Document understanding data
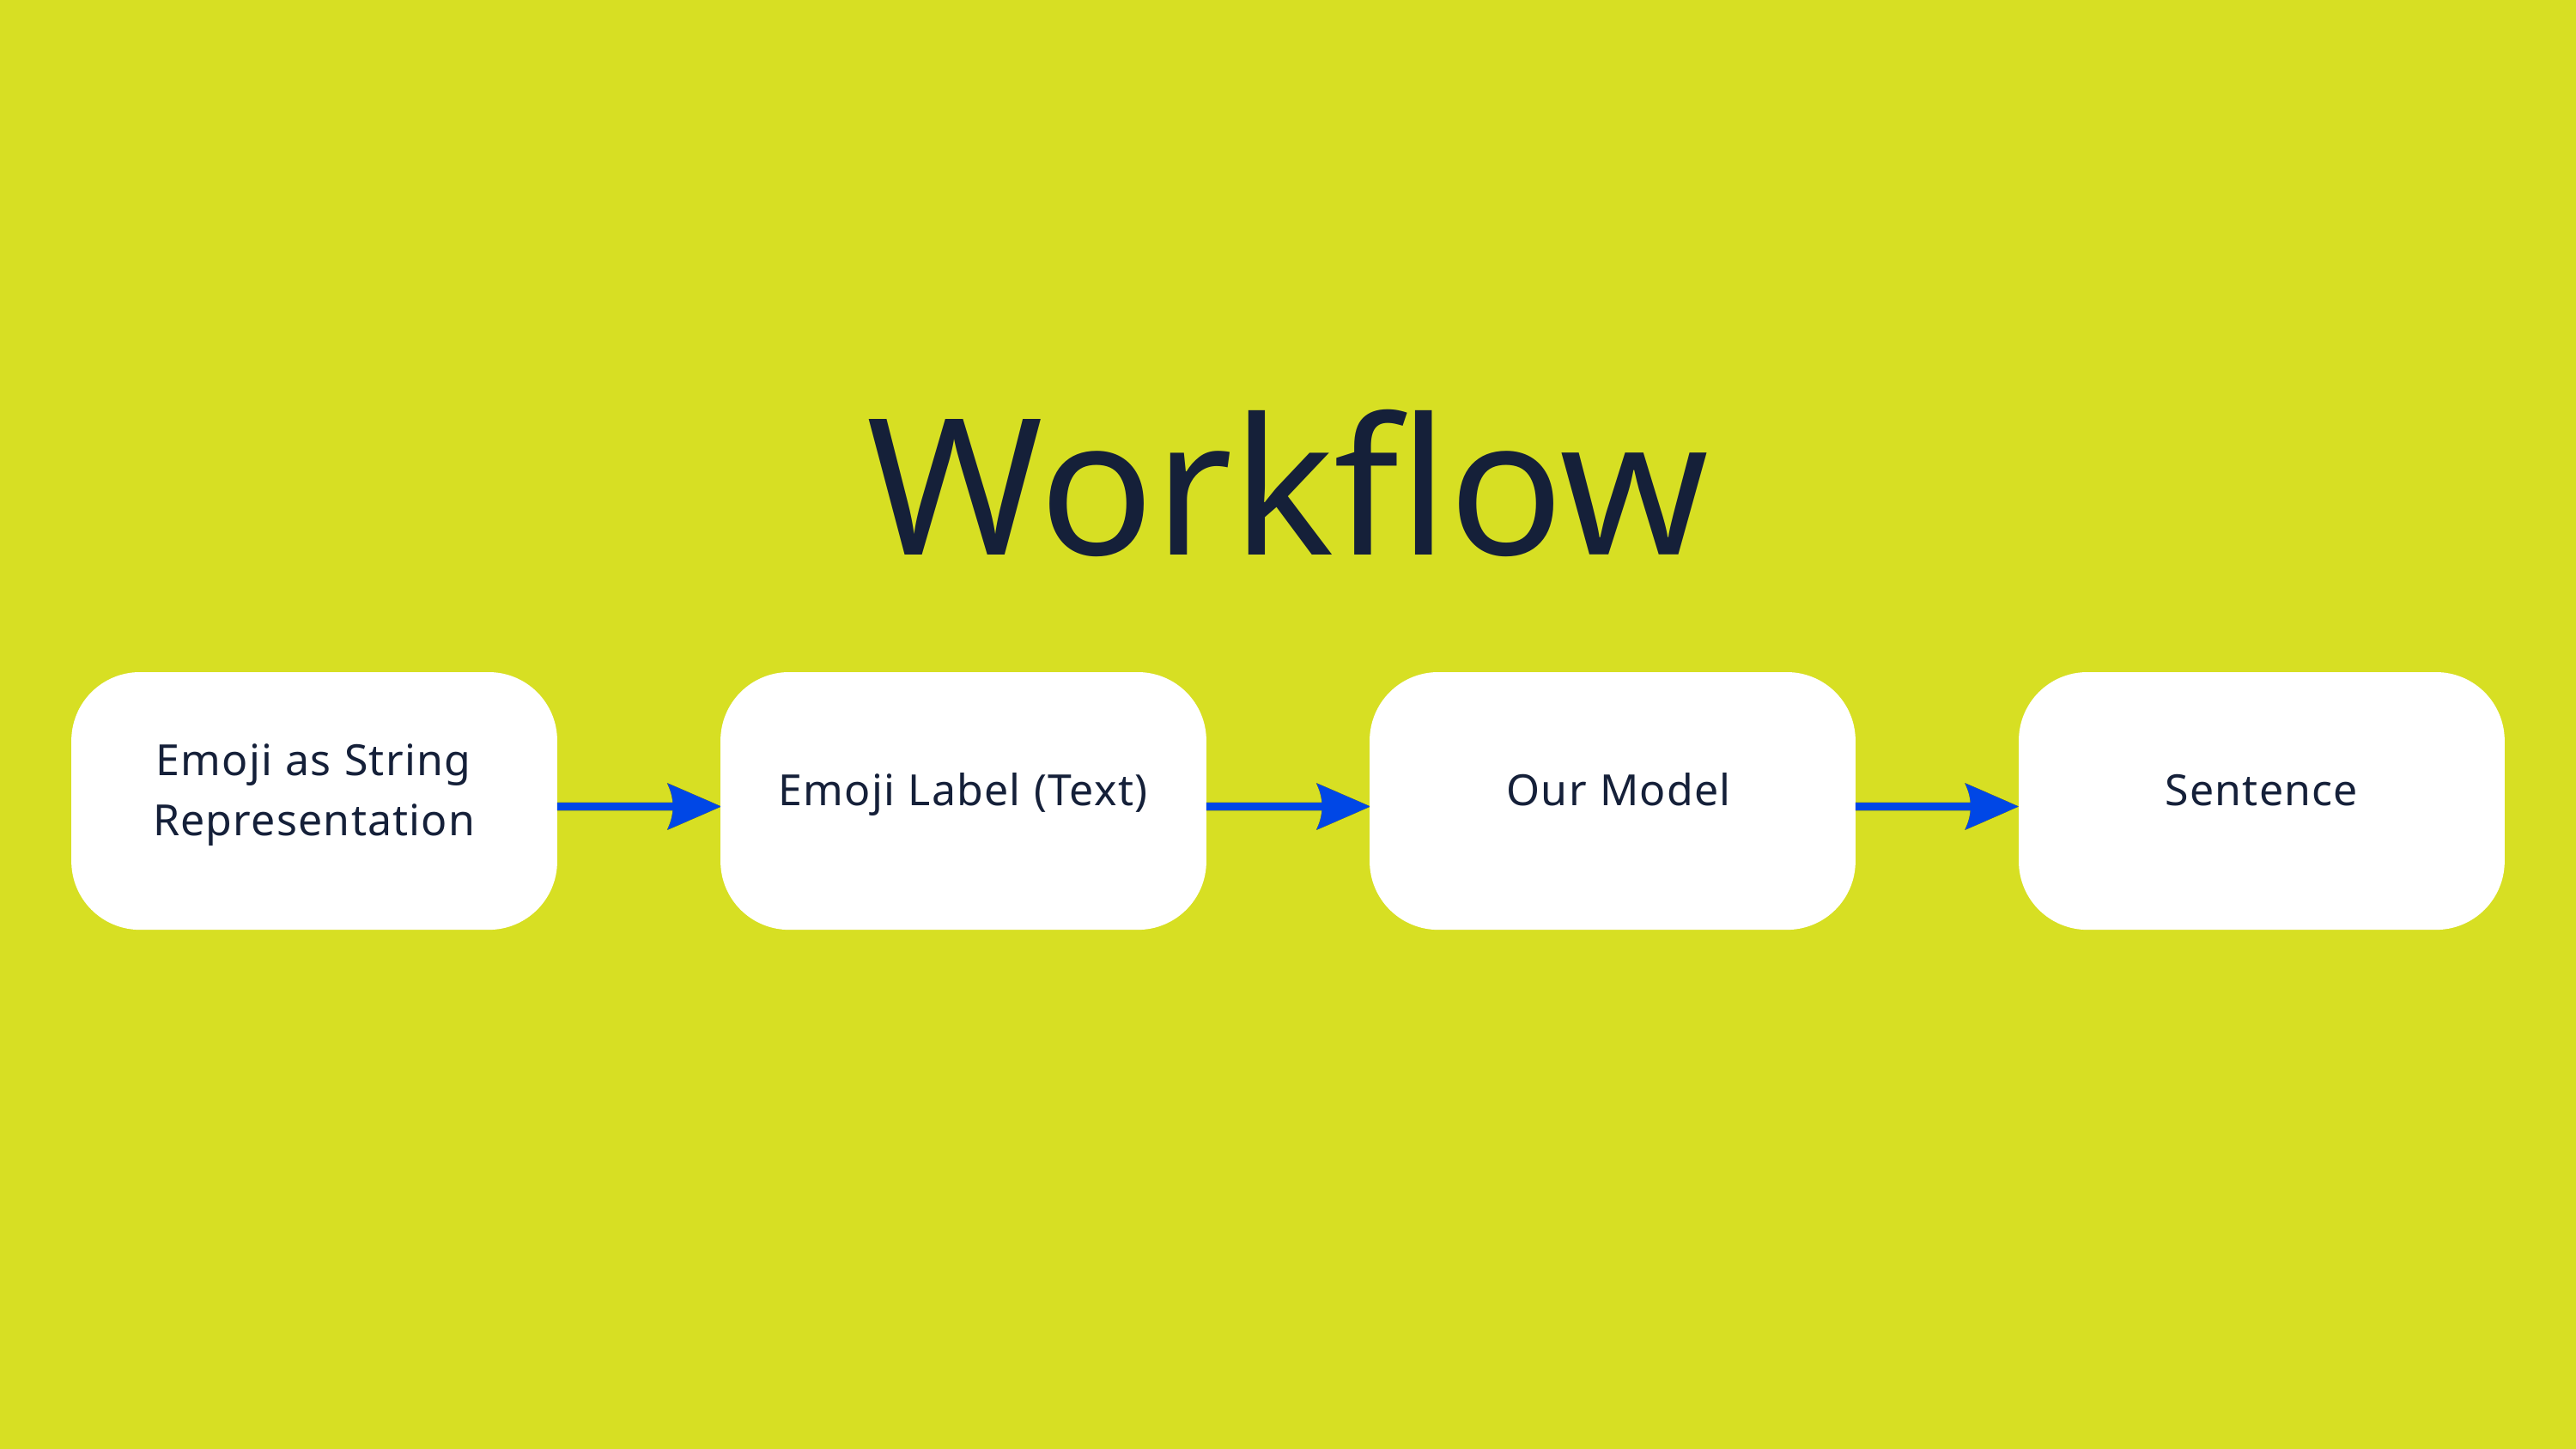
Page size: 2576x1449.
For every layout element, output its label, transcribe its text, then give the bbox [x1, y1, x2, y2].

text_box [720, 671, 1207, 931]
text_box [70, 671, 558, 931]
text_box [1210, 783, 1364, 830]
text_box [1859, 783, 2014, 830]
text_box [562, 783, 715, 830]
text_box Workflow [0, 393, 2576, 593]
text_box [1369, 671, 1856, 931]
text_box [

__What to produce__.
Repeat the entries word for word and skip the pictures.

__Task response__.
Page size: 2576x1449.
For every layout element, output its label, transcribe its text, then give the bbox [x1, y1, x2, y2].

text_box [720, 671, 1207, 931]
text_box [70, 671, 558, 931]
text_box [1210, 783, 1364, 830]
text_box [1859, 783, 2014, 830]
text_box [562, 783, 715, 830]
text_box Workflow [0, 393, 2576, 593]
text_box [1369, 671, 1856, 931]
text_box [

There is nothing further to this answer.